Here is the short story, though we can use connection pooling, we
still have a large number of open connections at any one time and
since all transactions are stateless, we created a singleton so we can
ride the same connection object over and over again. It reduces the
connection prep time a little, and we have seen about a 20% increase
over native pooling. The pool is also dynamic so connections that are
more than 5 minutes old get removed and if there are no available
connections, new ones get created. You know, old school connection
pooling... :)
We have thought about output caching, but the problem is the content
is designed into the page. We are trying to break them into smaller
data islands, but this won't be for a while. So for the average user,
they might have 6 to 10 islands of data. Let's say there are about
1000 variants of the data at any point in time. Currently, after we
identify which data the user gets, we retrieve it from the database.
This is where we are getting the hit at. The business unit has
accepted 10 minute delays from the time the data changes to the
presentation. So my goal is to reduce the overall database load while
the other team starts to refactor this application (probably
incorporating AJAX, or some other technology). In the mean time, I'm
approaching from reducing the data calls.
The data request load is still the biggest problem. We could, in
theory, serialize the datatables, or possibly save it into application
scope, but this also runs into some locking issue and also the issue
of updating, but this will increase the load on the web farm. So the
idea was to keep the DataTable in memory and just DataTable.Copy() (I
used clone earlier by mistake) when an ASP page calls for it.
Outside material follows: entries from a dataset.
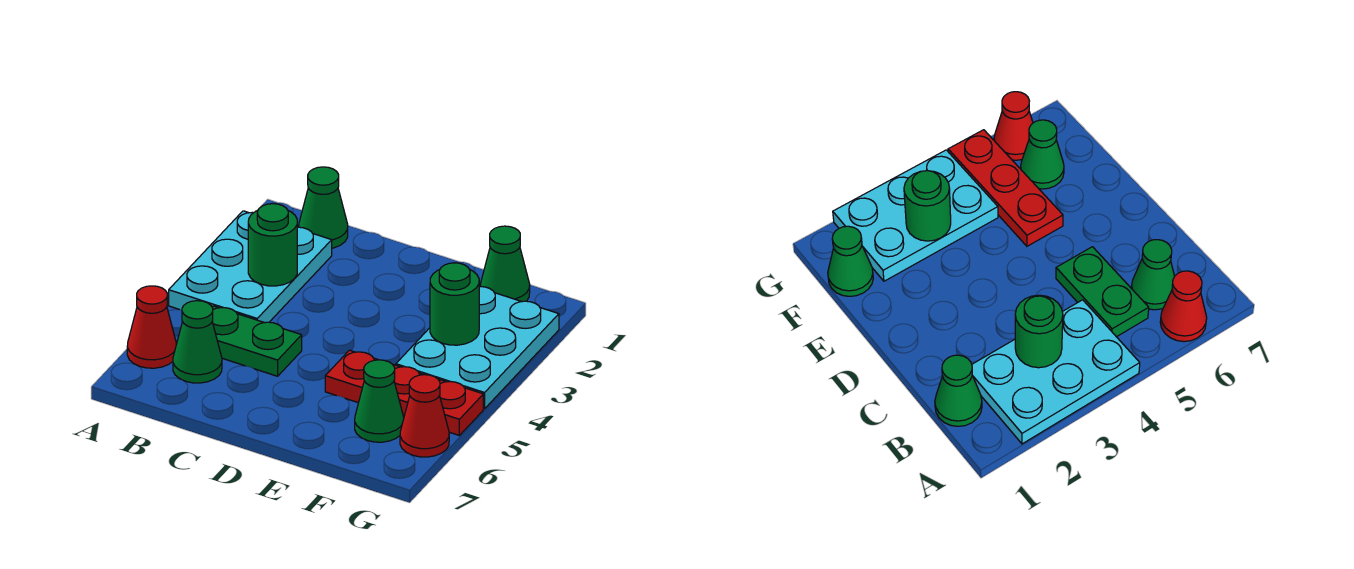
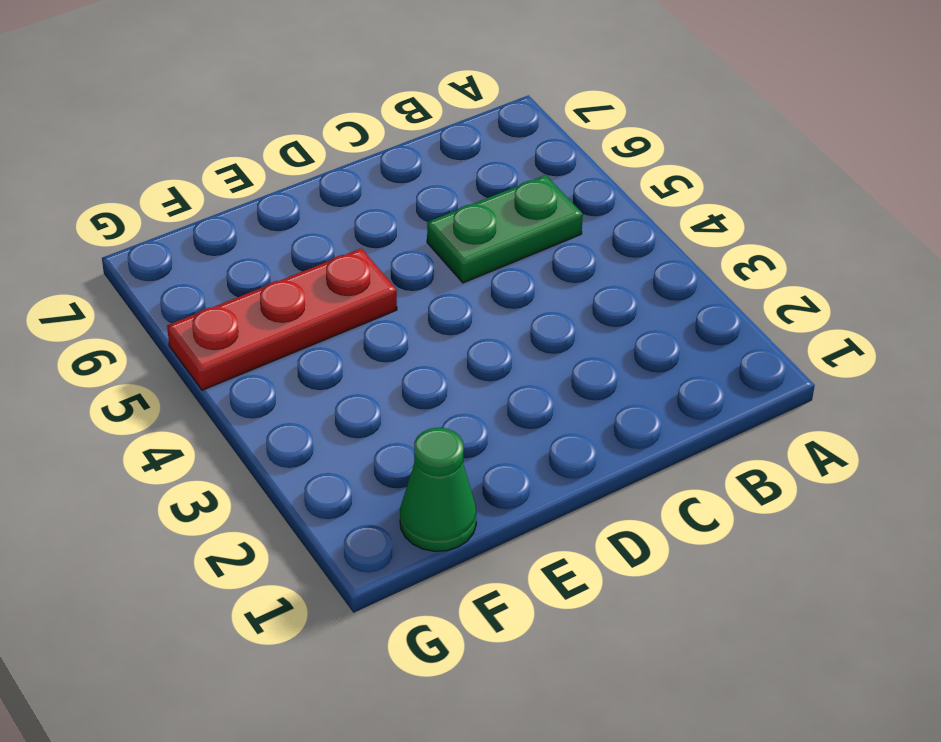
none -> cyan 2x3 plate [169,211,332,323]
none -> red 1x1 cone [127,286,176,368]
none -> green 1x1 cone [299,167,348,248]

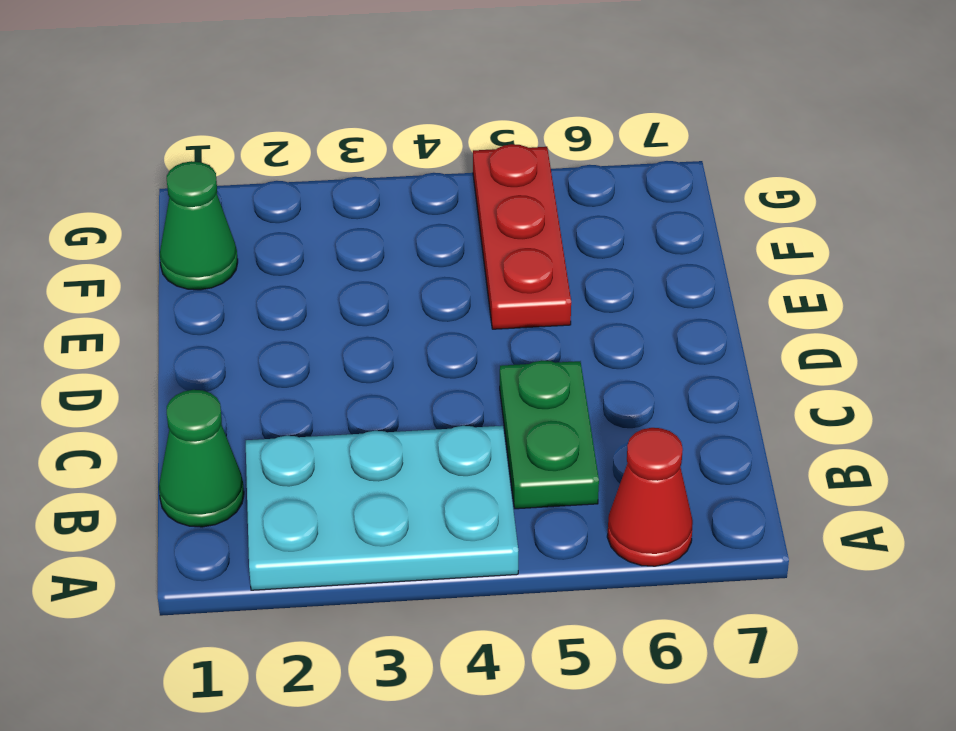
none -> green 1x1 cone [173,301,222,383]
none -> cyan 2x3 plate [396,286,559,409]
none -> green 1x1 cone [355,360,404,442]

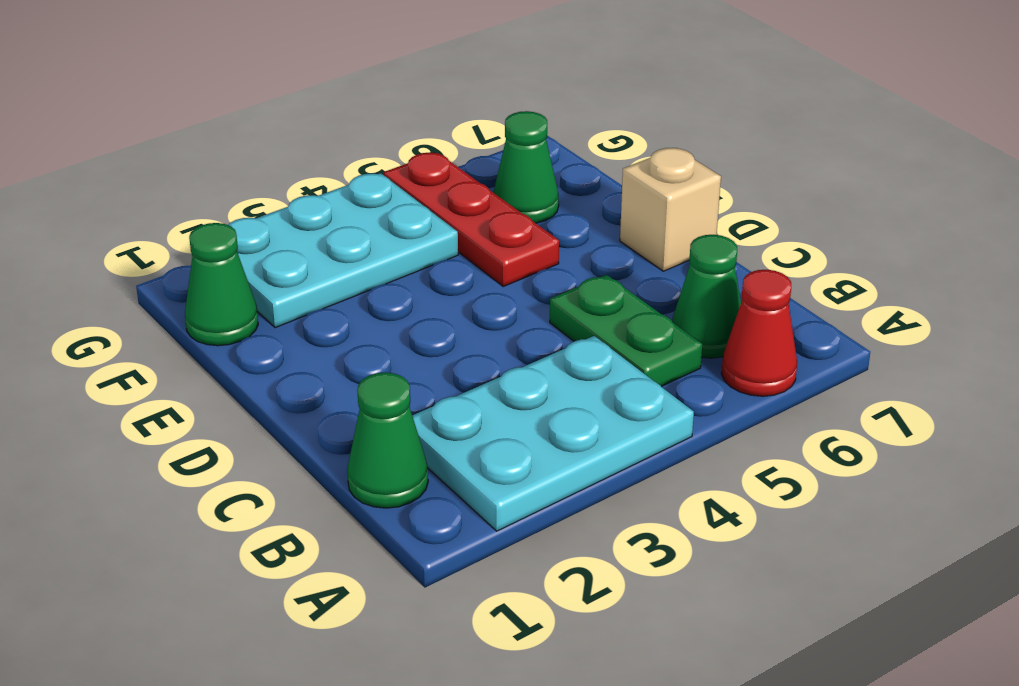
tan 1x1 brick [620,148,721,271] -> none
none -> red 1x1 cone [400,375,449,457]
none -> green 1x1 round brick [248,204,297,286]
none -> green 1x1 round brick [430,263,479,345]

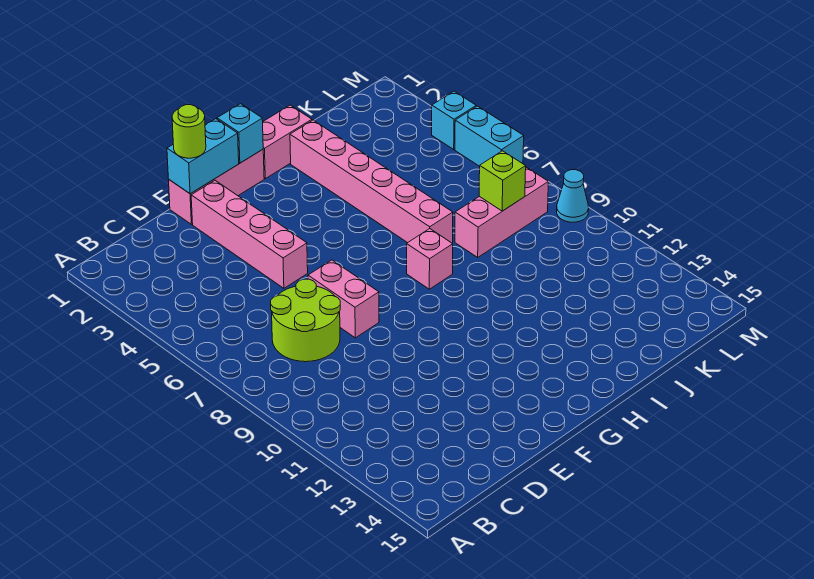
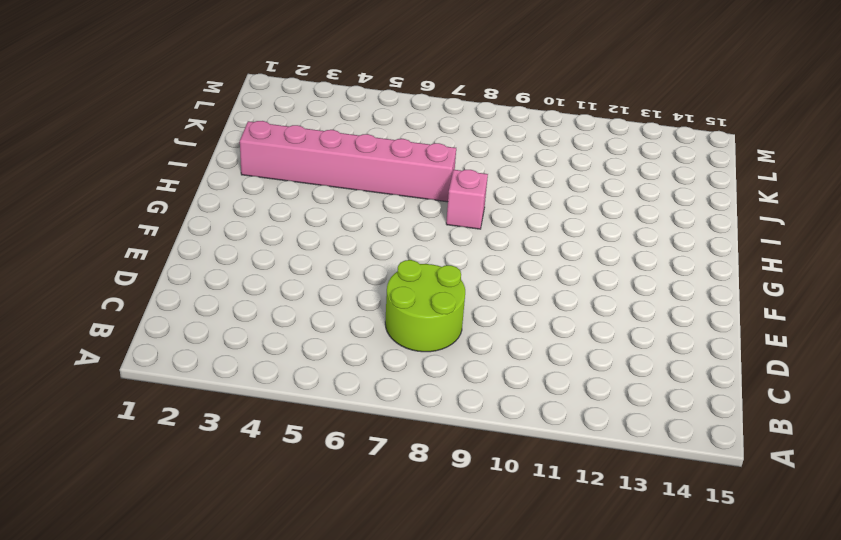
none -> pink 1x3 brick [169,149,264,224]
none -> pink 1x4 brick [191,181,308,288]
none -> pink 1x2 brick [308,260,379,338]

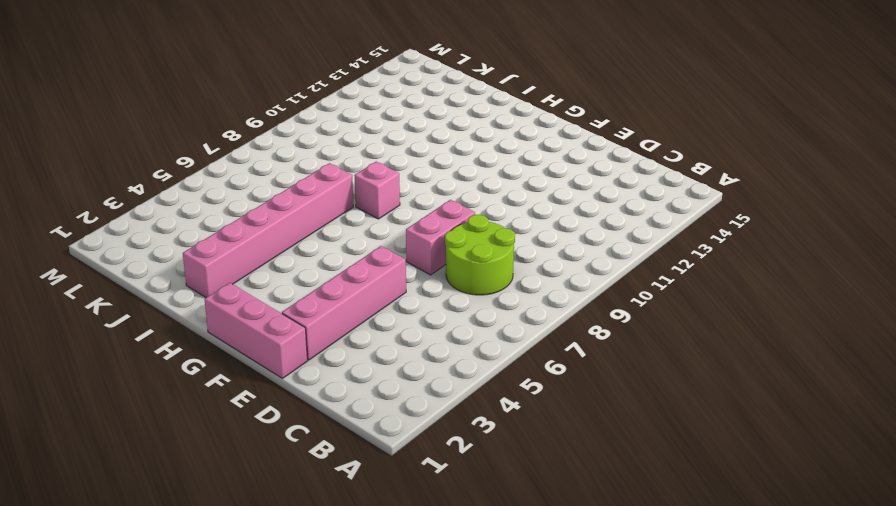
none -> pink 1x2 brick [263,105,312,179]
none -> pink 1x3 brick [455,167,548,257]
none -> cyan 1x1 brick [432,91,476,149]

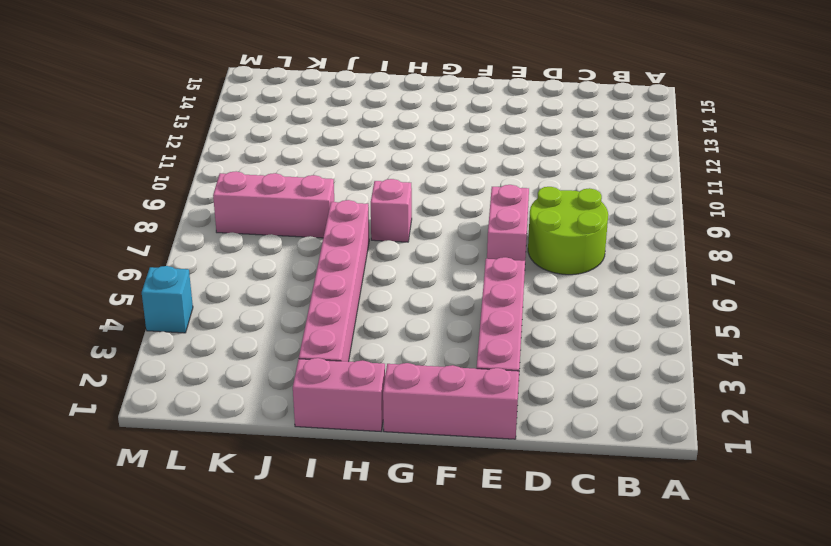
none -> cyan 1x2 brick [455,106,524,166]
none -> cyan 1x1 cone [557,170,589,222]
none -> cyan 1x2 brick [167,119,239,194]

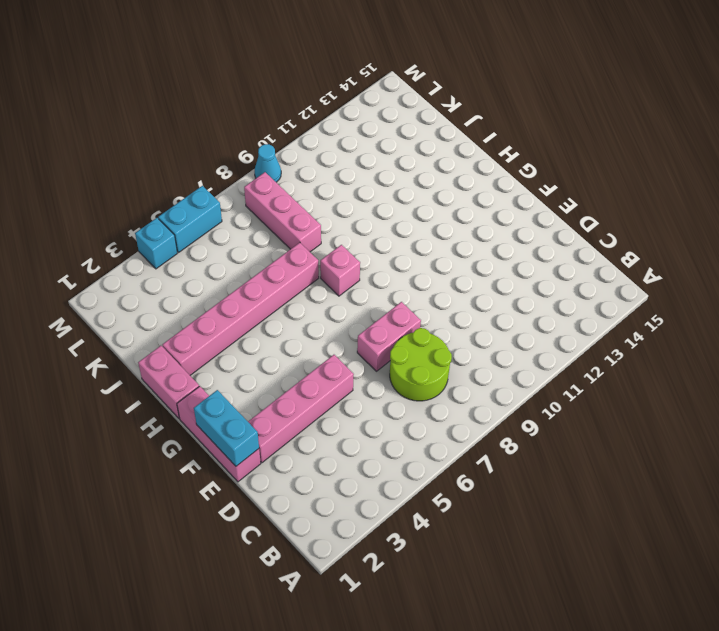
none -> cyan 1x1 brick [217,104,263,163]
none -> lime 1x1 brick [479,151,526,211]
none -> lime 1x1 round brick [172,105,206,158]

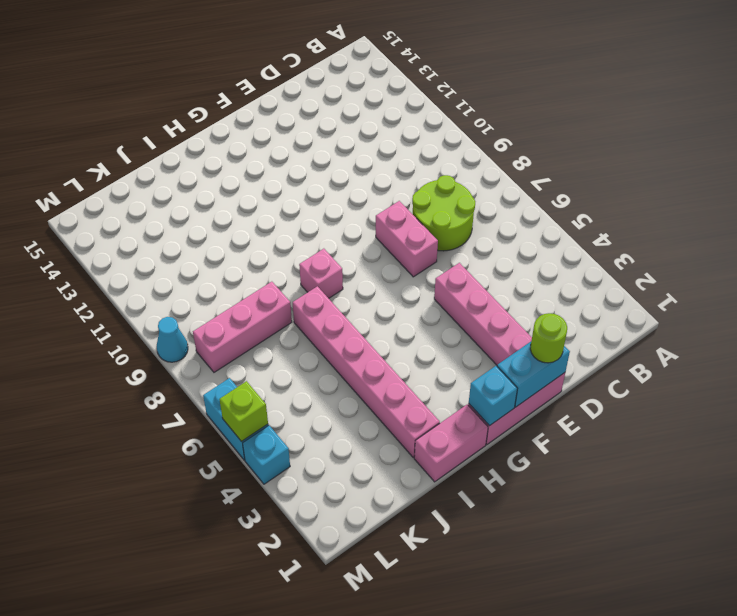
lime 1x1 brick [219,381,268,442] -> lime 1x1 brick moved to [479,151,526,211]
Now I have create a custom class since the original post, which does
the simple DataTable caching, which will see if a macthing SQL
statement exists, and if it does then send it to the caller, otherwise
retrieve it. The query itself takes about 300ms, but once it's cached
I can iterate it about 7k times per second on my workstation
(including locking, etc -- and only hitting the database the first
time). It's also set to expire (and auto refresh the content). I'm
just looking for more elegant solutions and variations. I'm still
looking into the memory implications though.
Gary W. Smith - 31 Aug 2007 00:01 GMT
I forgot to mention that I really wanted something that would be self
updating, so I was staying away from cache[] in the web page. We've
played around with the native cache within asp.net and we had some odd
results (partial data), slowness of pages being loaded, etc. But as I
mentioned, this is more of a stop gap measure.